### Task item
Wherever the word "right" occurs in the lines below, copy the whole line.

Stored items:
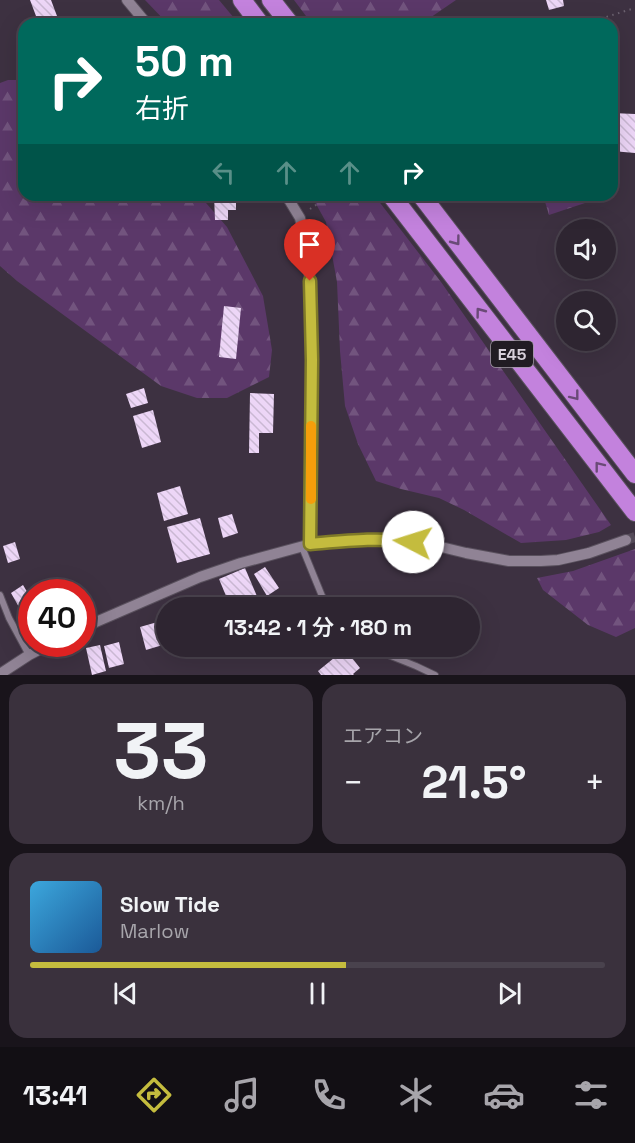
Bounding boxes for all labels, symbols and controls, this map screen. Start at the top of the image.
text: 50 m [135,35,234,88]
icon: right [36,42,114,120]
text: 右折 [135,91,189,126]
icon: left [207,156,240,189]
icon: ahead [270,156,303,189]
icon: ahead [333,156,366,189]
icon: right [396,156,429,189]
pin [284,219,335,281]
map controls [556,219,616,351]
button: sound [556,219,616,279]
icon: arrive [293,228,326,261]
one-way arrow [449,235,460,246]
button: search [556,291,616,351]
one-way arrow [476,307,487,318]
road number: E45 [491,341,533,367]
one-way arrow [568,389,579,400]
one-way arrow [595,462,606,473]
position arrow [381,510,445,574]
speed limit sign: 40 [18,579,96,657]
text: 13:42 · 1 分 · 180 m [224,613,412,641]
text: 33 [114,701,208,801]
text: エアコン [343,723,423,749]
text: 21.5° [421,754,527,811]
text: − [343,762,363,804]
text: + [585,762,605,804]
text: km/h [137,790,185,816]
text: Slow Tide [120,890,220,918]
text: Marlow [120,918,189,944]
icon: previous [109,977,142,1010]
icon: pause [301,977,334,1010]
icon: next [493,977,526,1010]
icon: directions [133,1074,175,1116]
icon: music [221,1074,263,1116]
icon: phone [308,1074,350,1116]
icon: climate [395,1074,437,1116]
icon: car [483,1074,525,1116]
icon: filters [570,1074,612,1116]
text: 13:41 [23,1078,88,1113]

### Exercise output
icon: right [36,42,114,120]
icon: right [396,156,429,189]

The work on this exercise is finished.